I’m using the official Docker image (fpm-alpine, nginx, postgres, redis) and docker-compose to configure Nextcloud. I set the environment variables NEXTCLOUD_ADMIN_USER, NEXTCLOUD_ADMIN_PASSWORD.
I set the volumes
nextcloud:/var/www/html
./data/nextcloud-data:/var/www/html/data
After I run docker-compose up the config.php was automatically created with correct entries (even trusted_proxies and trusted_domains) and I think I could login with admin user, defined by the environment variables. (to be honest, I’m not 100% sure)
Afterwards set up the normal users, synced my phone, installed nc-apps, everything was fine. Then I played around (e.g. put SMTP/MAIL variables in the env_file) and prune the nextcloud-volume (but not the data-volume and db-volume [./data/nextcloud-db:/var/lib/postgresql/data]) and restarted. Now it ask to add a admin account again and to finish the installation. My data is still there and the before created users in the postgres-db, too. But why doesn’t it use the existing installation? What do I miss?
In the postgres database i found 26 db-users (admin… admin25). It seems with each new attempt nextcloud created a new db user, even though I passed the db credentials via a env_file.

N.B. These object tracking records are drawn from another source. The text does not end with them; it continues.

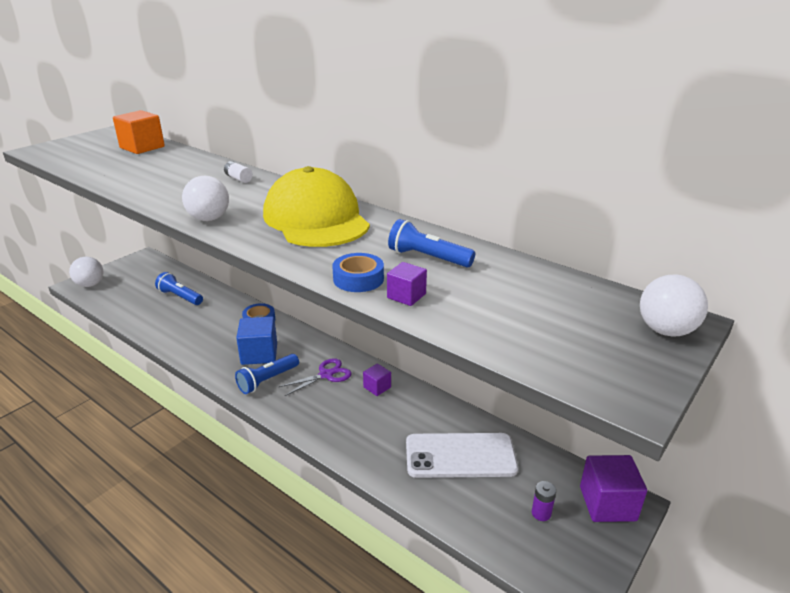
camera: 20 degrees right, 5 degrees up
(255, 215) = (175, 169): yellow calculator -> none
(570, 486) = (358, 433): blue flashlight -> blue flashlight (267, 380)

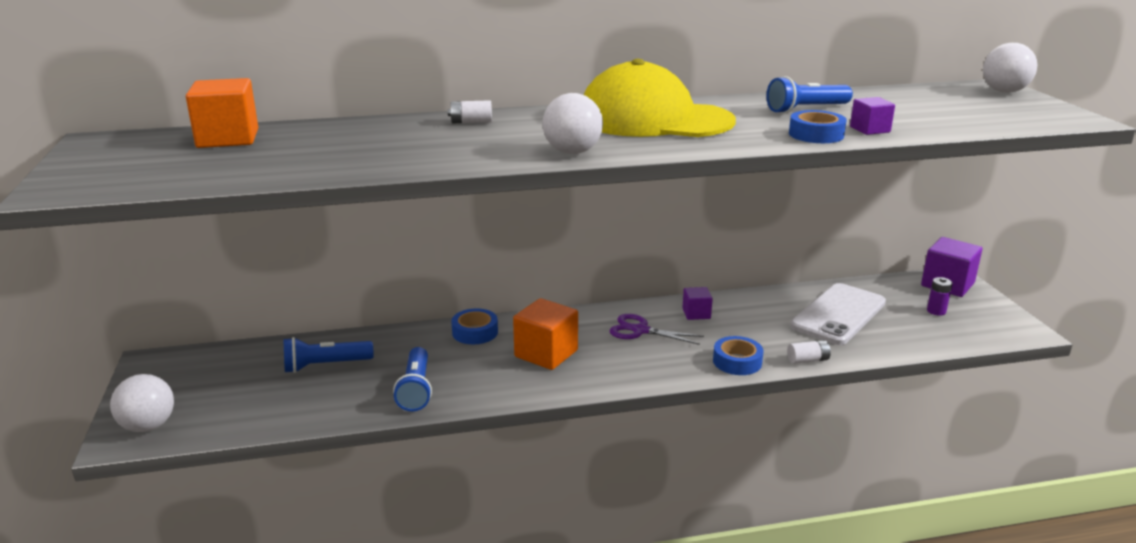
camera: 50 degrees left, 5 degrees down
(259, 354) = (546, 353): blue cube -> orange cube
(267, 380) = (605, 364): blue flashlight -> blue flashlight (416, 389)
(326, 375) = (640, 330): purple scissors -> purple scissors turned 75 degrees counterclockwise
(327, 433) = (737, 362): none -> blue tape
(365, 467) = (807, 360): none -> white battery

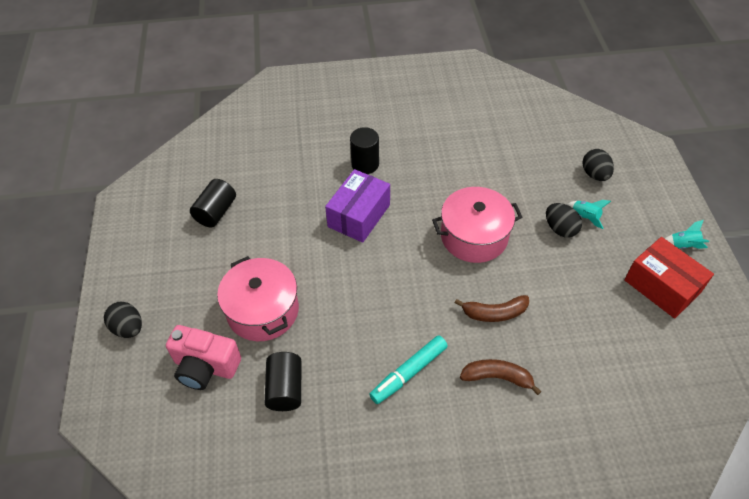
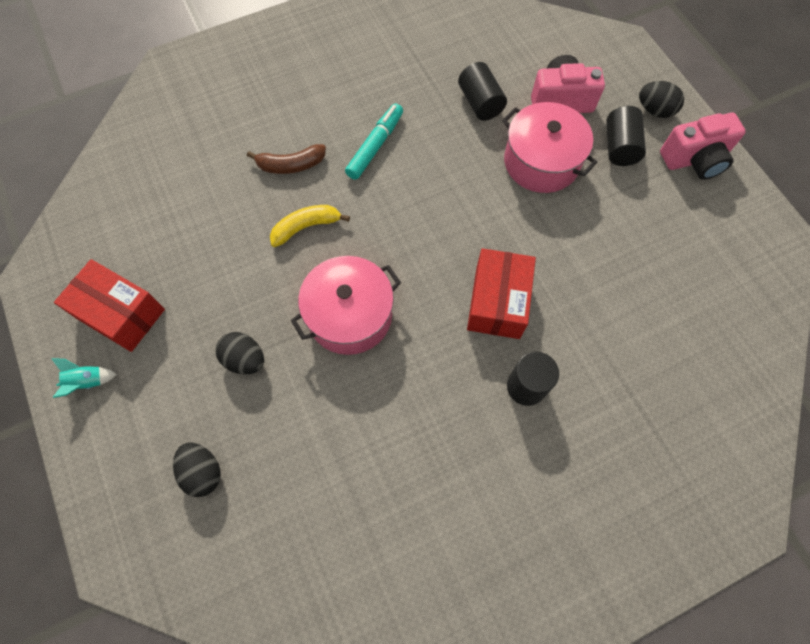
camera: 160 degrees right, 15 degrees up
(133, 273) = (694, 159): none -> pink camera
(216, 212) = (665, 255): black cylinder -> black cylinder (619, 147)
(359, 215) = (497, 302): purple box -> red box
(494, 313) = (306, 227): brown banana -> yellow banana
(585, 217) = (214, 389): turquoise rocket -> none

Is it because the auto-generated config.php has a different value in instanceid?
I thought it is the idea of docker-images was to throw away the container and restart with no hassle.
the existing installation was in that volume. you deleted it.
in the nc image you only have the “source code” somewhere in /usr/src/nextcloud. this is done in the dockerfile below here: https://github.com/nextcloud/docker/blob/master/22/apache/Dockerfile#L134. above that line php&apache is installed and configured in the image. not nextcloud itself.
in your case if [ -f /var/www/html/version.php ]; then fails because files isn’t there anymore. that triggers the installation of nextcloud. and that the way you’ll get an update. next time.
unless you touch the volumes with the persistent data.
management summary: your installation is broken. delete everything and start over.
thanks for your answer. At least my installation wasn’t productive yet. I will restart, as you recommended.
But as far as I understand the nextcloud image is not built consistent with the docker philosophy, or? Shouldn’t the code be different from the persistent data? What is the advantage of nextcloud in docker to a normal installation? I just try to understand.
And why does it ignores the admin-user variables in the env_file?
After I created the user, can I move their former files in their data directory, to save some time?
that’s one of the reasons why nextcloud isn’t “installed” during the build of the image. also during installation an admin user has to be created. how to do this during the build phase? there is no database running at that moment.
i run two instances along with watchtower. and they are always up2date. so i don’t care about updates. that’s pretty neat. and i don’t have to care about the underlying os. and the hustleand bustle with php updates.
if you didn’t clean up your database i guess the problem is the undefined state you run into. that is to say existing db with new config.php.
sure. but only the files folder in nextcloud data. not the “meta datas”. e.g. trashbin folder.
and run a docker exec -u www-data nextcloud php occ files:rescan --all to update your database.